My shaft is missing. I talked with a guy here in Florida who sells some used parts for the older lathes. He did not have what I needed and suggested I call Clausing Service Center. I called yesterday and they had what I needed. I got the Shaft M6-76, the Handle 51-52, and the Knob 51-56 for a grand total of $41.88 plus shipping. Very happy with that advice and the lady who found the NEW parts. I will call them before I go to ebay and pay those prices. Life is good again. Well really it always has been.


phubbman said:


> Glad you like the chucks.  I'm happy with mine as well.
> 
> Regarding the M6-76 shaft / handle.  Is yours missing or just worn out?  The rocker shaft itself is a simple rod with two flats ground into it.  You could easily make one with a matching diameter piece of steel rod and some careful hand filing.  I'd bet it wouldn't take an hour.
> 
> ...


----------



## macardoso (Apr 24, 2019)

phubbman said:


> The spindle thread is 1" x 8tpi. right now, i think the absolute best deal on a chuck is with Taig tools. They have 3-1/4" scroll chucks (both 3 and 4 jaw) for this lathe on clearance for $20 each. It's a good size for this machine. They produced a custom run of these and got stuck with them - hense the fire sale price. I didn't need any chucks, but could not pass this deal up and got one of each. They are US made, steel chucks. Very good quality with replaceable aluminum soft jaws. More than worth the money, and it'll get you up and running quite cheaply.



Looking for this price, I see $75. Where did you find this?


----------



## bama7 (Apr 24, 2019)

Macardoso.
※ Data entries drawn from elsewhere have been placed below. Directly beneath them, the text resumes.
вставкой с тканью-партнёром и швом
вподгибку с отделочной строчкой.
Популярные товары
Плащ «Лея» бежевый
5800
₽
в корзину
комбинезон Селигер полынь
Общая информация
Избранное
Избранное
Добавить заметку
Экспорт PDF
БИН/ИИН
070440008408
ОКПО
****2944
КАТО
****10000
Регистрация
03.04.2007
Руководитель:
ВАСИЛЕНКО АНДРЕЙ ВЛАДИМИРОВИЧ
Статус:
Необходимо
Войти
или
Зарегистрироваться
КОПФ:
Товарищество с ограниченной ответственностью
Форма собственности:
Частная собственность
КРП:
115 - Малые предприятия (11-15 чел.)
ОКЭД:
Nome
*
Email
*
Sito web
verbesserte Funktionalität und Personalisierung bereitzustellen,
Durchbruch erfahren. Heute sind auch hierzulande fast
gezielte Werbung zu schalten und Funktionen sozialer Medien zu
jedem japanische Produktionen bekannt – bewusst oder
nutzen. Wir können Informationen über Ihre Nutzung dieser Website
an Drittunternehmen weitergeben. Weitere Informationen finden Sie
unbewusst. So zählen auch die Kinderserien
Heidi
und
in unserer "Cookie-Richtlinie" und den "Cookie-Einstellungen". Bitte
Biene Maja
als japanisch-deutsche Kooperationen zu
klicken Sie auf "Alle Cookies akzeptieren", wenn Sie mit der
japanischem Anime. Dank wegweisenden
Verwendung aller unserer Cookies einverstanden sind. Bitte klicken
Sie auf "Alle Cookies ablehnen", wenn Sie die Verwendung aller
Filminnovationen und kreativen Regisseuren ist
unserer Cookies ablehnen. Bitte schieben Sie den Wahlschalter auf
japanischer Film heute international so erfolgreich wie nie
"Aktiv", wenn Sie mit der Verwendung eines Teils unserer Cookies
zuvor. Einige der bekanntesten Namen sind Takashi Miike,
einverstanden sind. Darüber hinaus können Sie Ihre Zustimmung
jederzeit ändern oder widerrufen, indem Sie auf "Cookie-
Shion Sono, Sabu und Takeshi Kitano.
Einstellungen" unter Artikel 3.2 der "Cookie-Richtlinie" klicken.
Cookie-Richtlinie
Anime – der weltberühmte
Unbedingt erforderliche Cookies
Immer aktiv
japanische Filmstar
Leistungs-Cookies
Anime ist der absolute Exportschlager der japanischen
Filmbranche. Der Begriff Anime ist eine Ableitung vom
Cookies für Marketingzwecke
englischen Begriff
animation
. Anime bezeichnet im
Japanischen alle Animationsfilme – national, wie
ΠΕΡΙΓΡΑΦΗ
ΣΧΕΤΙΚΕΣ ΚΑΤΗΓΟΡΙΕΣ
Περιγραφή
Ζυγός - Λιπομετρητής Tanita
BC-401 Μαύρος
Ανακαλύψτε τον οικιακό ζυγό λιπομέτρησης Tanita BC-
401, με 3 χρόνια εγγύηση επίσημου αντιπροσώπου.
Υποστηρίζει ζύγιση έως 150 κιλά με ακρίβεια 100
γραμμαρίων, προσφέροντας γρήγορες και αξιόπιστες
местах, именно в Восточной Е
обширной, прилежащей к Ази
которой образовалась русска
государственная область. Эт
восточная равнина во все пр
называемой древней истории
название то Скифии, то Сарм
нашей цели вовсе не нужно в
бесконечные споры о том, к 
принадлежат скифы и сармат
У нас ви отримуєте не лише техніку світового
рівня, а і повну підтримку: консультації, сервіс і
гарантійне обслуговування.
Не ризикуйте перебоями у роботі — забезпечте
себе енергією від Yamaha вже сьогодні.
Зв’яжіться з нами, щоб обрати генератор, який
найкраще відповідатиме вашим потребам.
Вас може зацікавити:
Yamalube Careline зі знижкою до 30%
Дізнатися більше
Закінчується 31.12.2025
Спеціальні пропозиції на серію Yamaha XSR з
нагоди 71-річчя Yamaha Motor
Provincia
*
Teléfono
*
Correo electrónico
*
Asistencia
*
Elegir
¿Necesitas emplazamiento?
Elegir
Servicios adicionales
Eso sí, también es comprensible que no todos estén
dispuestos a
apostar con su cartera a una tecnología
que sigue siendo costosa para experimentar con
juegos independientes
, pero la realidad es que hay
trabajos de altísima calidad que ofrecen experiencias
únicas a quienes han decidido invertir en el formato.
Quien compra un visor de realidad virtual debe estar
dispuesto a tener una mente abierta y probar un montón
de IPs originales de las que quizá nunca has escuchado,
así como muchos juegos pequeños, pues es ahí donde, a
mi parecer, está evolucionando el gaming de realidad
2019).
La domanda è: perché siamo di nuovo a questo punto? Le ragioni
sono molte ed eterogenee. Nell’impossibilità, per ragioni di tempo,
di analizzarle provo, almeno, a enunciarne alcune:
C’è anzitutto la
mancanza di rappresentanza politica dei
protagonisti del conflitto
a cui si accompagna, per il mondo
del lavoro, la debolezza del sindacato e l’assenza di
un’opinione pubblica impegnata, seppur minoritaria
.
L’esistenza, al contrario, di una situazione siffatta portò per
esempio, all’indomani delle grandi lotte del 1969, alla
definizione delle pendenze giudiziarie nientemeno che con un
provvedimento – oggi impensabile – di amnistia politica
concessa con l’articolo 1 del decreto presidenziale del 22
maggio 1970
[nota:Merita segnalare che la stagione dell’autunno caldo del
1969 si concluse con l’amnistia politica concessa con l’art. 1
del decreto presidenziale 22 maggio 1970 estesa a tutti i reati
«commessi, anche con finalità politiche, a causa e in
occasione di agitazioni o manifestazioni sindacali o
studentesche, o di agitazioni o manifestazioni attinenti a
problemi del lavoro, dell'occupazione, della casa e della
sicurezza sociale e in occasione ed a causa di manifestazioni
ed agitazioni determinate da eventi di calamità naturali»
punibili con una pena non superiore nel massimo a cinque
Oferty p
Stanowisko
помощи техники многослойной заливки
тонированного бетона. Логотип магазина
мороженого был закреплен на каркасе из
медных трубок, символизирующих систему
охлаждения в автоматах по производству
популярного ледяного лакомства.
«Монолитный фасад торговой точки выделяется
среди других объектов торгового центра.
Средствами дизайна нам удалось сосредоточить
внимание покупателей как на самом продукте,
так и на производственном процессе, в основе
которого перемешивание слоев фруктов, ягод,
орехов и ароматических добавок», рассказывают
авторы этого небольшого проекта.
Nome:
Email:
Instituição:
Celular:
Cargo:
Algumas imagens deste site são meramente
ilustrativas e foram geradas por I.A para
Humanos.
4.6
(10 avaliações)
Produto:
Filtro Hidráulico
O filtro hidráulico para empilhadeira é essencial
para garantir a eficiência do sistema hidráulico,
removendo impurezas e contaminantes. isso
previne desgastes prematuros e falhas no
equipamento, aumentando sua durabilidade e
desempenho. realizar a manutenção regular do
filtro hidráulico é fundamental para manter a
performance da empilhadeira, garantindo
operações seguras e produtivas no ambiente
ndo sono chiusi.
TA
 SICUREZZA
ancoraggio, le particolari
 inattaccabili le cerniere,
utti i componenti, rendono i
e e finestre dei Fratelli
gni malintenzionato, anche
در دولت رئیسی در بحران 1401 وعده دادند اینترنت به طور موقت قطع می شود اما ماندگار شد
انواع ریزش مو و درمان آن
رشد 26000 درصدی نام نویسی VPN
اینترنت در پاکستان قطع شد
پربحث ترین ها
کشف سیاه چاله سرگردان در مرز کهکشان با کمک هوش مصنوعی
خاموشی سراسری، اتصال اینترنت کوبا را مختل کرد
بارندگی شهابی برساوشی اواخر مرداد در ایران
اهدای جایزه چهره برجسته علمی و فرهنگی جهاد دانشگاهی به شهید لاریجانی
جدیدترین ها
Go to taigtools.com, then accessories, then look for part numbers 1050ATLA and 1060ATLA. Those are the $20 Chucks. 3 and 4 jaw plus shipping was $50 for me.


----------



## bama7 (Apr 25, 2019)

I just got my Gear Set in the mail. I am glad he had gray material in his machine. It matches well with the gray I use to paint my lathe.


----------



## bama7 (May 19, 2019)

I need to do a gear inventory. The combination 32/16 gear is missing I know for sure. I need to look at a complete list of what gears are required and what shaft they go on. I try looking at the plate on the door and almost go blind.


----------



## wa5cab (May 21, 2019)

The 32T/16T compound gear is or is supposed to be on the tumbler pivot.


----------



## bama7 (May 21, 2019)

wa5cab said:


> The 32T/16T compound gear is or is supposed to be on the tumbler pivot.


I did my inventory and am short the 32t/16t and a 48t gear. A guy down south of me has the gears, a lantern post rocker, and two screws that hold the lead screw support. I have purchased from him before.  As soon as my check clears they will be headed my way.


----------



## bama7 (Jun 11, 2019)

I am almost done with this project! I think it came out looking pretty good. Like everything I do, I discovered I need a couple of items still. I ordered a Thread Dial and I need to make a handle to engage the counter shaft. I am happy with the results and it operates well too.


----------